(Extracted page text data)
-*-

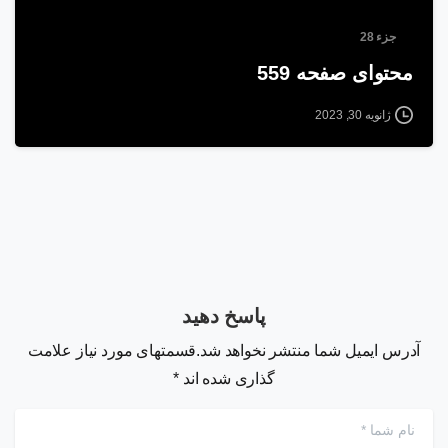
جزء 28
محتوای صفحه 559
ژانویه 30, 2023
پاسخ دهید
آدرس ایمیل شما منتشر نخواهد شد.قسمتهای مورد نیاز علامت
گذاری شده اند *
نام شما
*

-*-

• _BRIEF_
Duplicate the text of every entry line for line, leaving the pictures out of your answer.

• _TASK OUTPUT_
جزء 28
محتوای صفحه 559
ژانویه 30, 2023
پاسخ دهید
آدرس ایمیل شما منتشر نخواهد شد.قسمتهای مورد نیاز علامت
گذاری شده اند *
نام شما
*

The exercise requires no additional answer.